The most representative symbol of El Camino de Santiago
Yes, we are certainly talking about the shell of the scallop. Who has not seen one hanging on a pilgrim’s backpack, carved on a street tile or made of metal and crowning a wall in the towns through which the Camino passes?
Yes, the truth is that we could say that the scallop shell is a symbol that represents the Camino de Santiago, perhaps the most recognized and emblematic. But… where does it come from? What is your story? We tell you.
The shell shows routes
While it is true that we currently identify the yellow arrow as a symbol that will help you constantly make sure that you are on the right path. The truth is that even older is the shell of the scallop. This was used in the past and is still used to signpost the correct path. In fact, there are still many places where you will only find the shell, it is already considered the symbol used officially.
There will be numerous pivots that you will find during your journey with said symbol and the remaining kilometers that you have left to reach the cathedral. You will recognize it because you will find it drawn in yellow on a square blue background.
How to identify the direction indicated by the shell
This is an important point, especially if you have decided to walk the Camino de Santiago. And curiously, it is not something that all pilgrims know about. Yes, it is true that the yellow arrows that we talked about earlier will get you out of doubt on many occasions, but we will tell you so that you are not accompanied by any doubts about it:
To understand in which direction you have to continue walking, the first thing you must take into account is whether they are within the Galician autonomous community or not. Why is this important? Well, because the reading is totally opposite.
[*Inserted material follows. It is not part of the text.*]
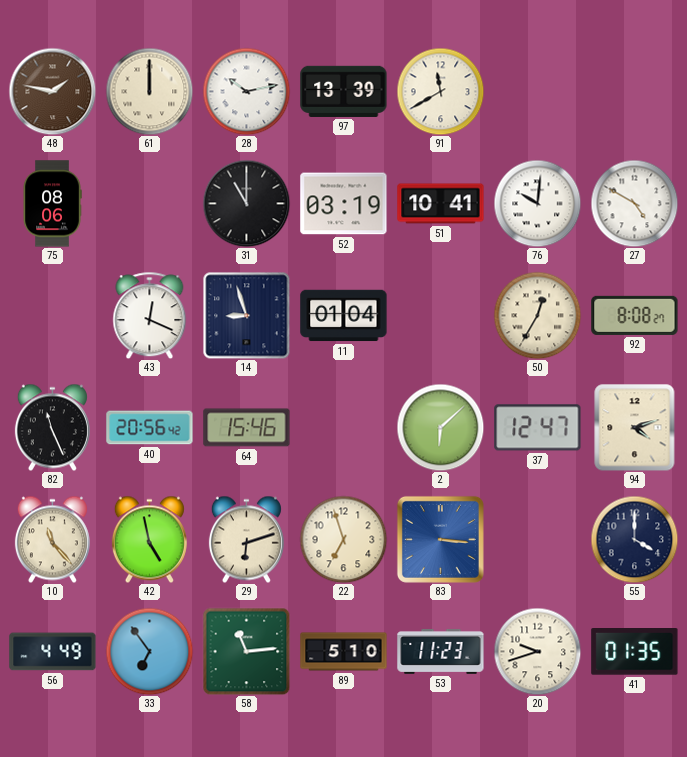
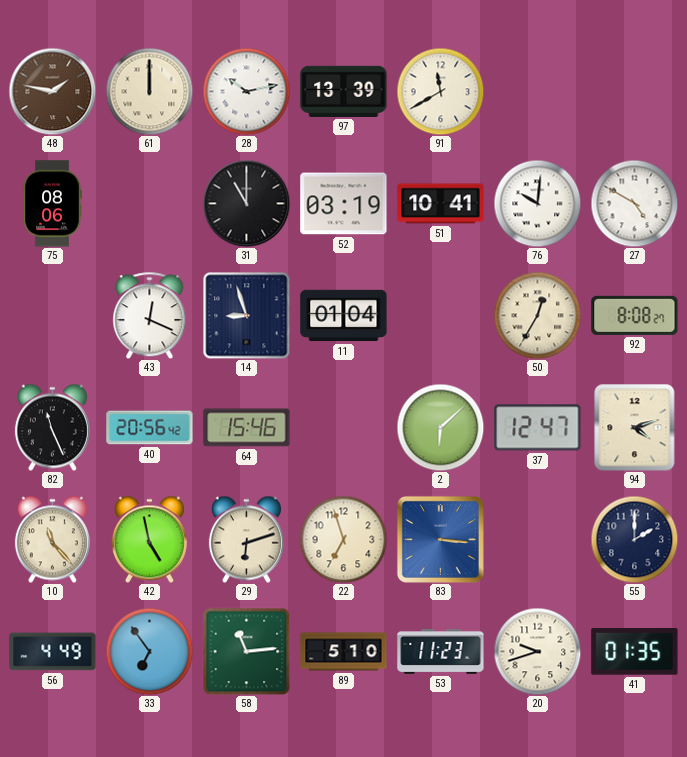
55: 4:00 -> 2:00
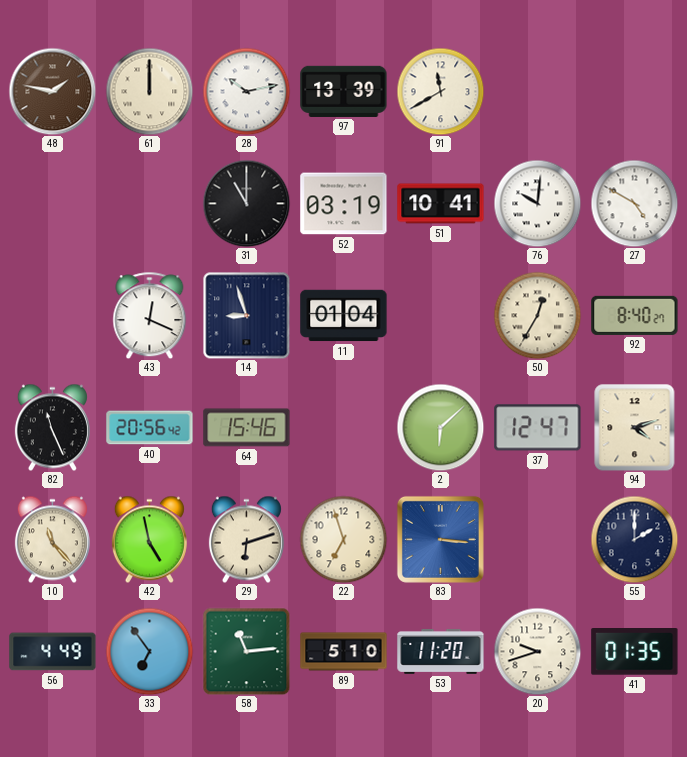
75: 08:06 -> none
92: 8:08 -> 8:40
53: 11:23 -> 11:20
For Galicians, the closed part of the shell is symbolizing Santiago de Compostela and its cathedral, for this reason it will be the open part of the shell that will indicate the route.
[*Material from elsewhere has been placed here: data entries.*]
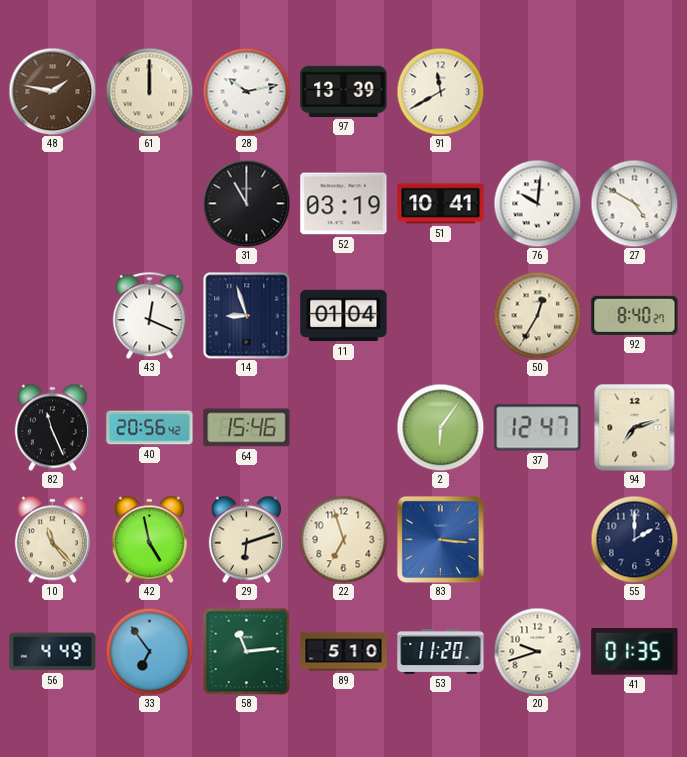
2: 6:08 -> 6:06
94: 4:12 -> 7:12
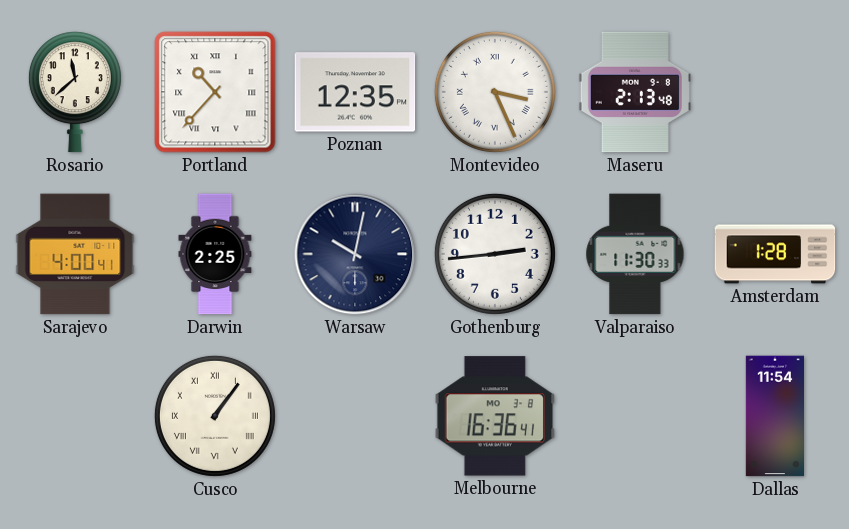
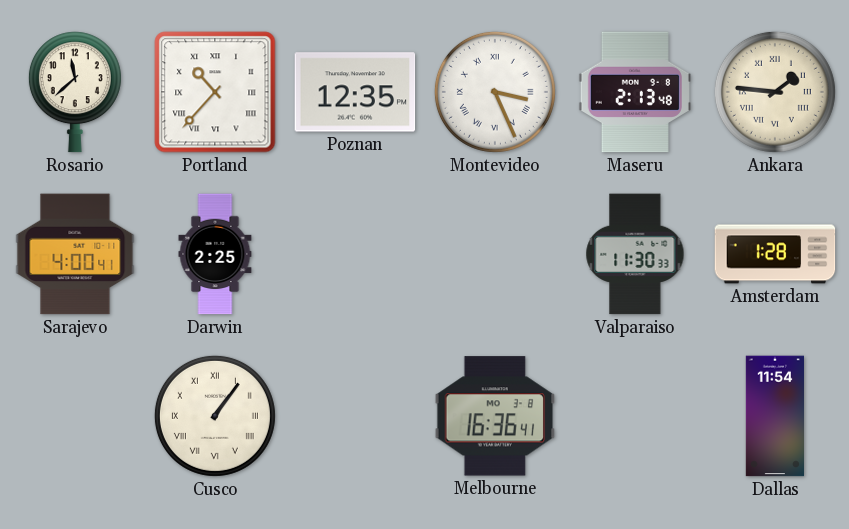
Ankara: none -> 1:46
Warsaw: 10:02 -> none
Gothenburg: 2:44 -> none
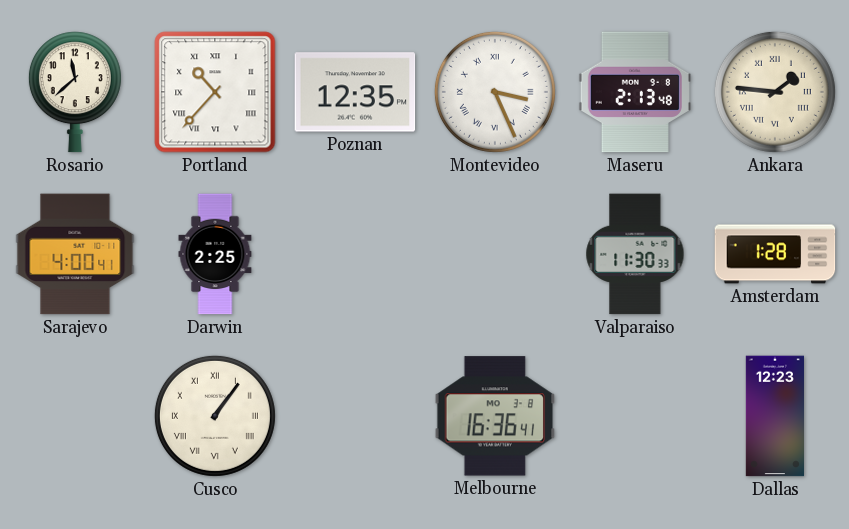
Dallas: 11:54 -> 12:23
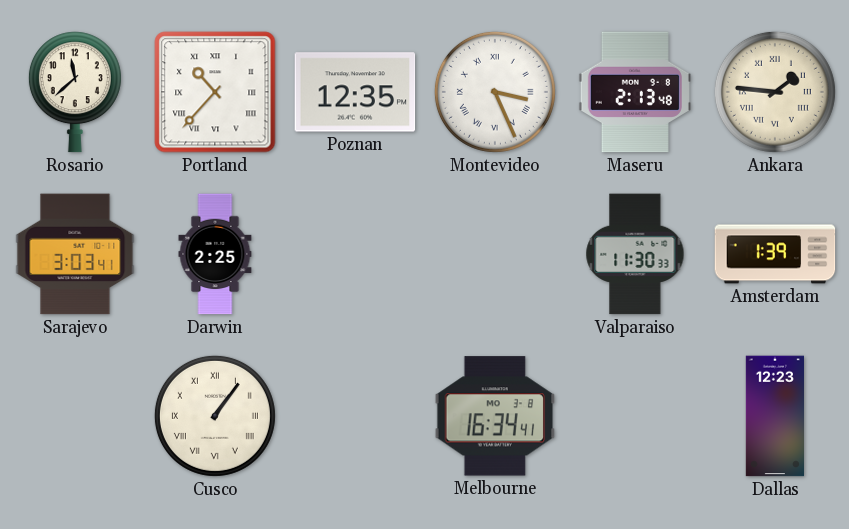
Sarajevo: 4:00 -> 3:03
Amsterdam: 1:28 -> 1:39
Melbourne: 16:36 -> 16:34
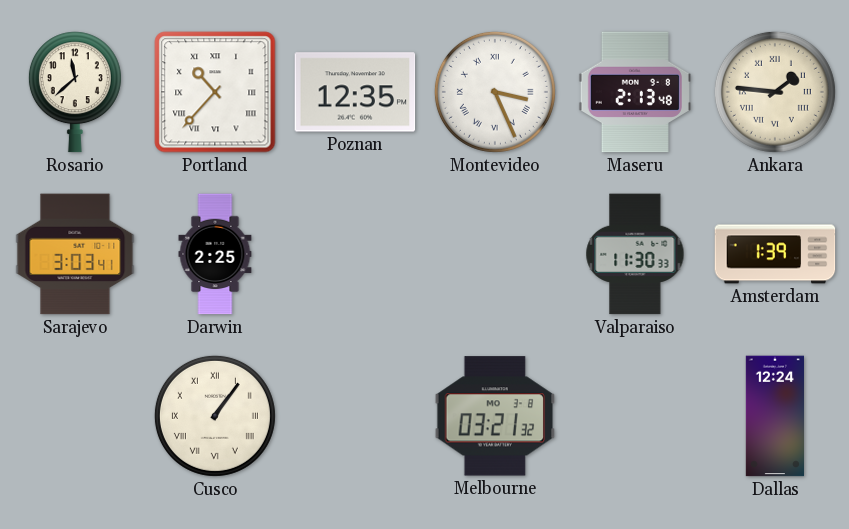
Melbourne: 16:34 -> 03:21
Dallas: 12:23 -> 12:24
If, on the contrary, you are outside the Galician community, the reading will be completely opposite and the argument is that “all roads lead to Santiago”.
The origin of the use of the scallop shell
This question has an open response, typical of Galicians. Depends.
Depending on who tells you the story, you will be able to receive one or another version of its origin. And the theories are multiple.
On the one hand, there are those who claim that it was very useful along the way, as a drinking glass or even to collect water from the river and wash.
There are other theories that indicate that, during the first centuries of tradition, it was the shell that accredited that you had completed the Camino. This theory is based on the fact that, in the past, the path was made both there and back and only in Santiago could it be marketed with the shell (whoever did not comply with this rule was exposed to excommunication by the Catholic Church).
But there are also theories that go beyond the practical and frame the scallop tradition in theories about legends, myths and miracles.
Whatever its origin, it is clear that it is a symbol that endured over time and that we all associate with the Camino de Santiago.